[Text passage]
_ _ _ _ _
The European automotive industry meets President Ursula von der Leyen in Brussels today, Friday 12 September 2025, for the third Strategic Dialogue on the Future of the European Automotive Industry, against a backdrop of weak demand, elevated costs and intensifying global competition.
EU industry commissioner Stéphane Séjourné has described the sector as being “in mortal danger”, warning in April that “the future map of the global car industry” risks being drawn without Europe.
Launched in January, the Strategic Dialogue brings together manufacturers, suppliers, social partners and other stakeholders to chart a path that safeguards competitiveness while staying on course for climate neutrality. The Commission has linked the process to its Automotive Industrial Action Plan, unveiled on 30 January, which sets out measures to strengthen the sector’s resilience and support the shift to clean mobility. Today’s session is expected to take stock of implementation and to guide forthcoming initiatives, including a review of the CO₂ emission performance standards for cars and vans, a proposal on corporate fleets, and steps on regulatory simplification.
The stakes are large. The industry supports over 13 million jobs across the value chain and contributes about 7% of EU GDP. At the same time, it is navigating rapid technological change, supply-chain pressures and a volatile geopolitical landscape. Since January, the Commission has also convened working groups across the value chain, overseen by Commissioners Maroš Šefčovič, Wopke Hoekstra, Stéphane Séjourné, Henna Virkkunen, Iliana Ivanova Mînzatu and Apostolos Tzitzikostas, with the Council and European Parliament kept informed.
Ahead of the meeting, the European Automobile Manufacturers’ Association (ACEA) has distilled the sector’s main requests into five priorities.
_ _ _ _ _
[Source material]
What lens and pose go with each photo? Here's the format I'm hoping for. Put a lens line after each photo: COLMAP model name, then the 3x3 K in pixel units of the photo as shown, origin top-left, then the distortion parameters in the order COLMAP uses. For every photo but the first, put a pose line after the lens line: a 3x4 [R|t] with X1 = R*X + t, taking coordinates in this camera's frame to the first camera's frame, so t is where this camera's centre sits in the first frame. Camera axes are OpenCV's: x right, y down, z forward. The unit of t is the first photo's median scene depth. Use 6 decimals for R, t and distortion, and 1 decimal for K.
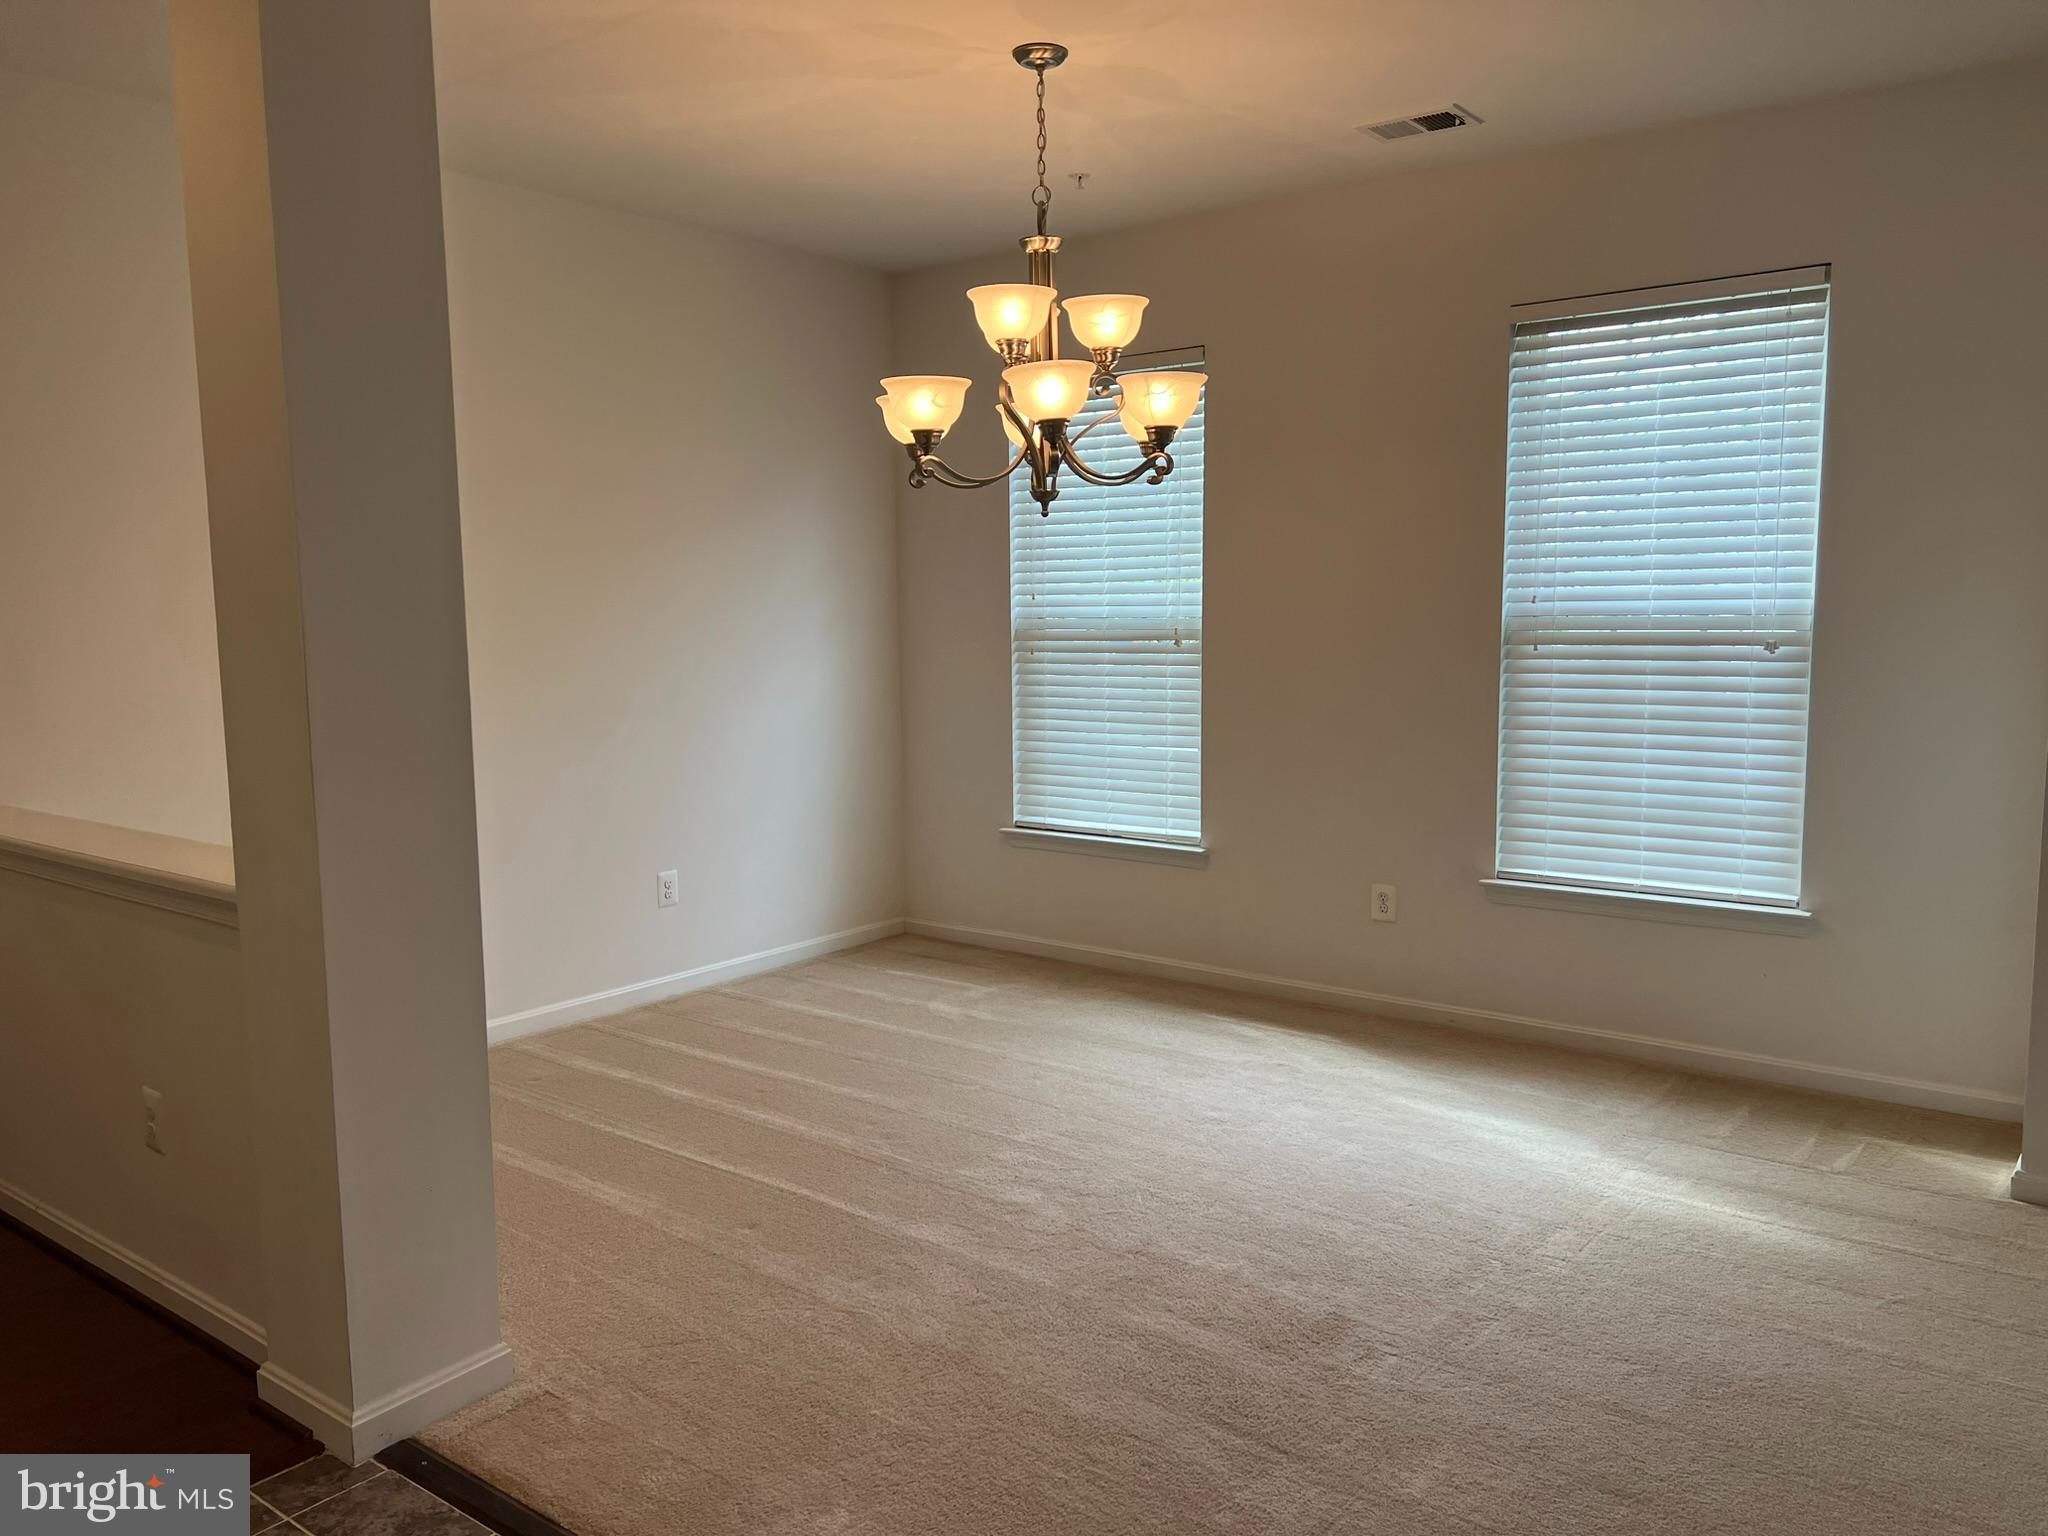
lens RADIAL K [[1536.2, 0, 1028.5], [0, 1536.2, 774.7], [0, 0, 1]] dist [0.052175, -0.051126]
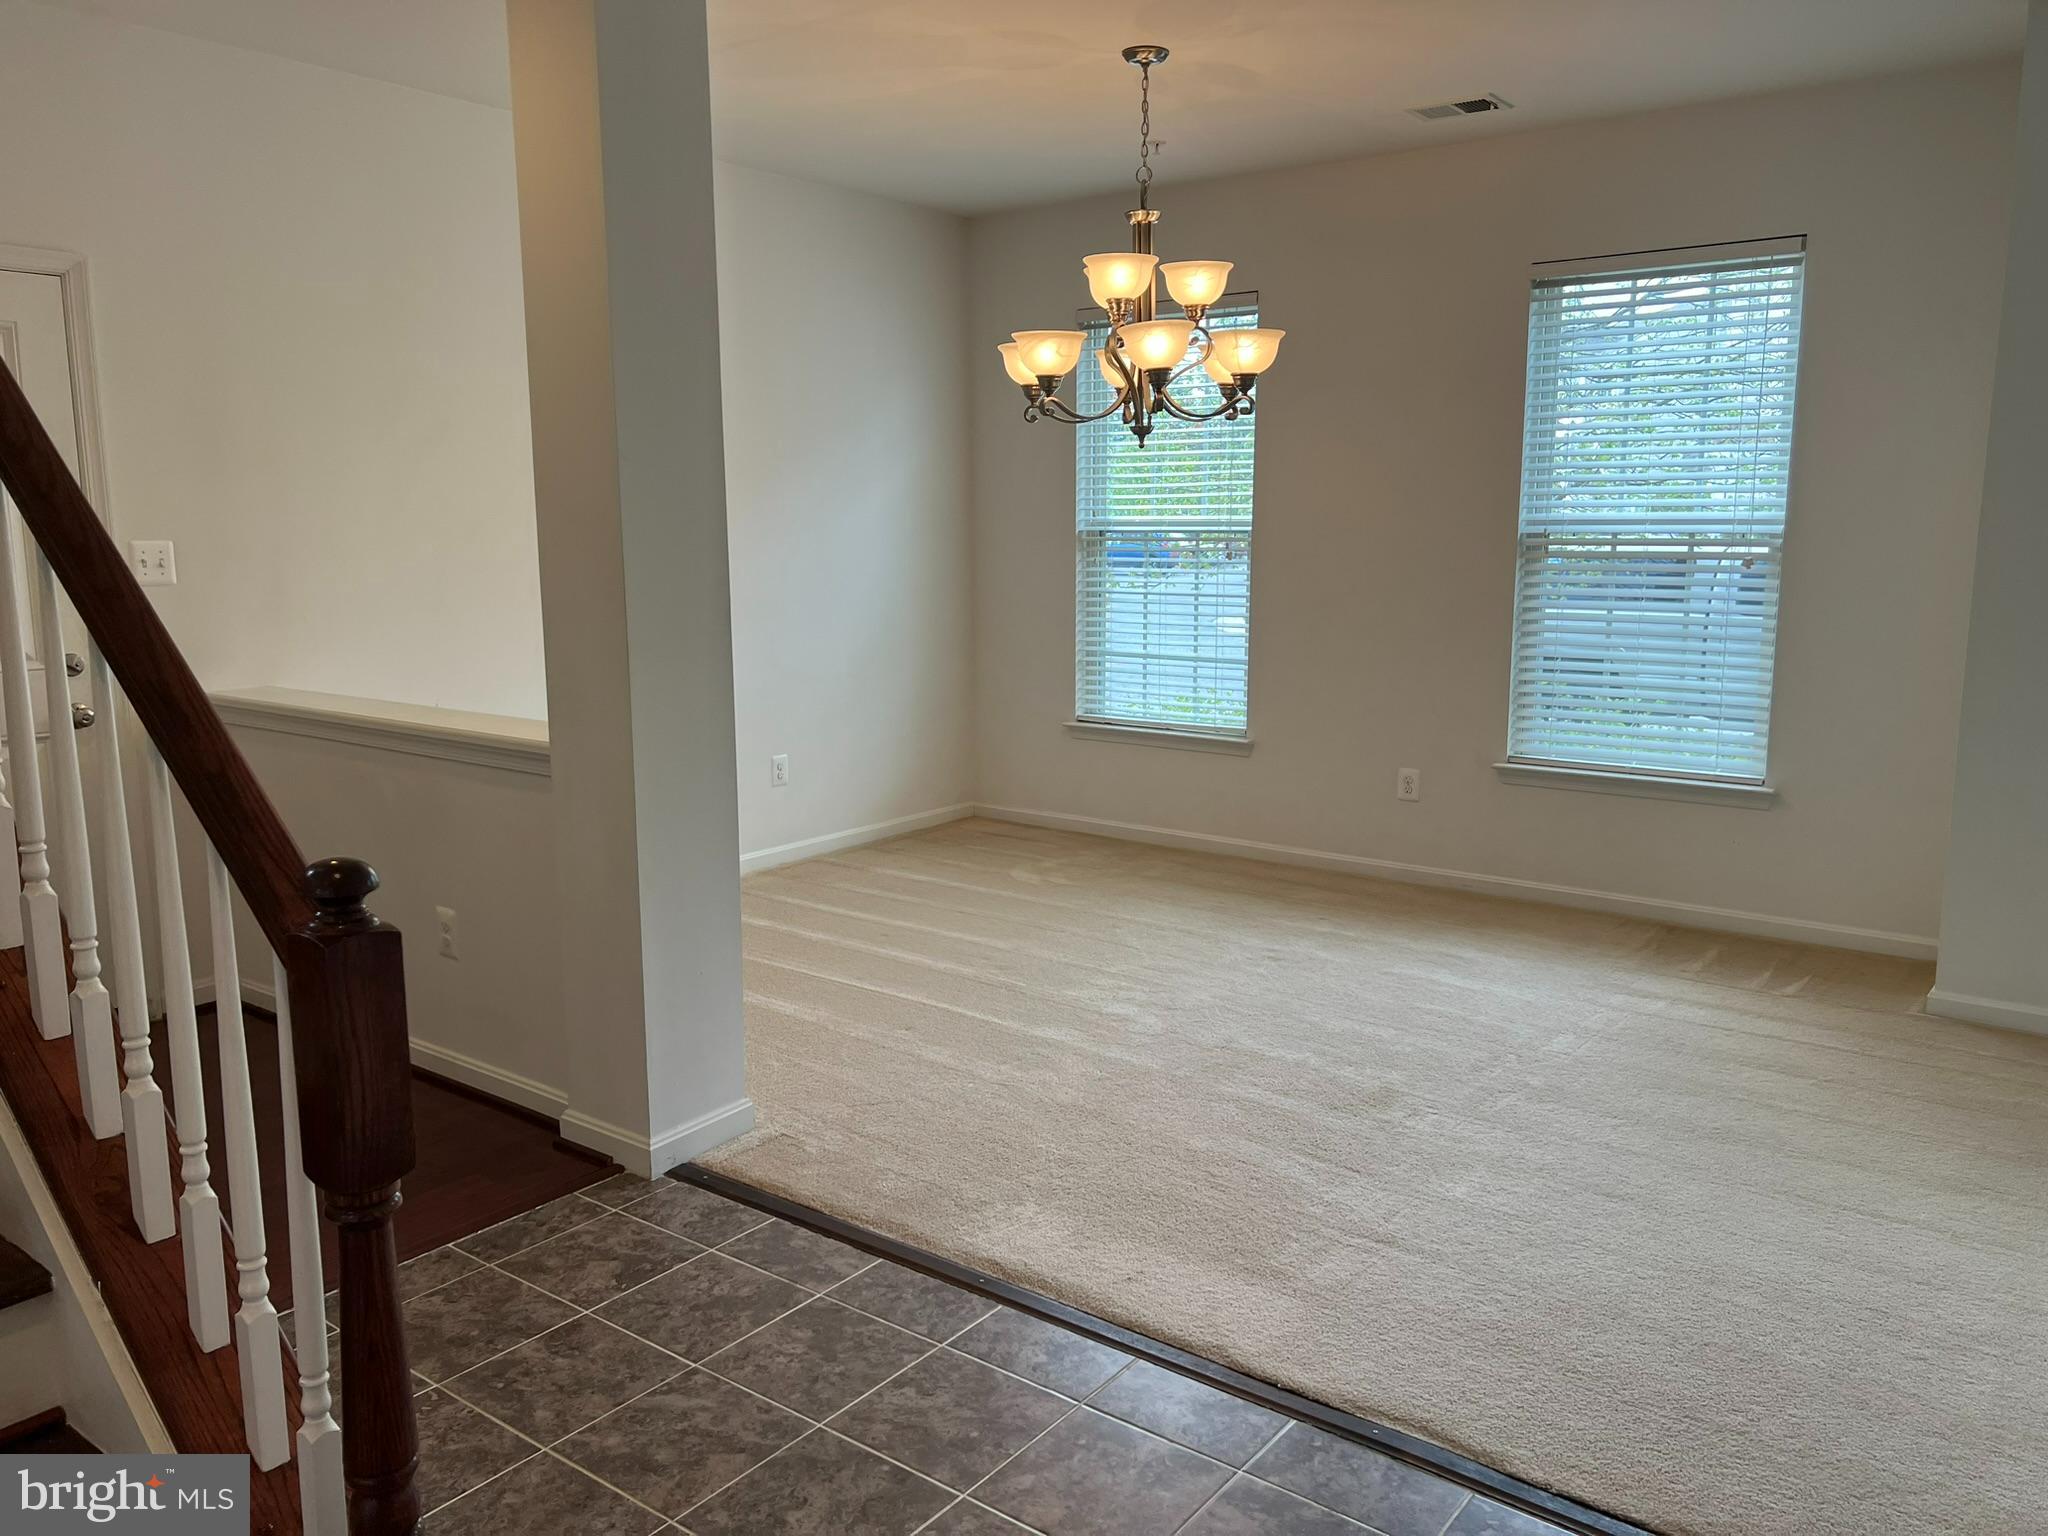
lens RADIAL K [[1536.2, 0, 1029.9], [0, 1536.2, 763.4], [0, 0, 1]] dist [0.052175, -0.051126]
pose [[0.999934, 0.004755, 0.010447, -0.090922], [-0.005251, 0.998835, 0.047977, 0.019859], [-0.010207, -0.048029, 0.998794, -0.208161]]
_ _ _ _ _
Copy out the whole passage on the Strategic Dialogue with the European automotive industry, word for word, with nothing changed or left out.

The European automotive industry meets President Ursula von der Leyen in Brussels today, Friday 12 September 2025, for the third Strategic Dialogue on the Future of the European Automotive Industry, against a backdrop of weak demand, elevated costs and intensifying global competition.
EU industry commissioner Stéphane Séjourné has described the sector as being “in mortal danger”, warning in April that “the future map of the global car industry” risks being drawn without Europe.
Launched in January, the Strategic Dialogue brings together manufacturers, suppliers, social partners and other stakeholders to chart a path that safeguards competitiveness while staying on course for climate neutrality. The Commission has linked the process to its Automotive Industrial Action Plan, unveiled on 30 January, which sets out measures to strengthen the sector’s resilience and support the shift to clean mobility. Today’s session is expected to take stock of implementation and to guide forthcoming initiatives, including a review of the CO₂ emission performance standards for cars and vans, a proposal on corporate fleets, and steps on regulatory simplification.
The stakes are large. The industry supports over 13 million jobs across the value chain and contributes about 7% of EU GDP. At the same time, it is navigating rapid technological change, supply-chain pressures and a volatile geopolitical landscape. Since January, the Commission has also convened working groups across the value chain, overseen by Commissioners Maroš Šefčovič, Wopke Hoekstra, Stéphane Séjourné, Henna Virkkunen, Iliana Ivanova Mînzatu and Apostolos Tzitzikostas, with the Council and European Parliament kept informed.
Ahead of the meeting, the European Automobile Manufacturers’ Association (ACEA) has distilled the sector’s main requests into five priorities.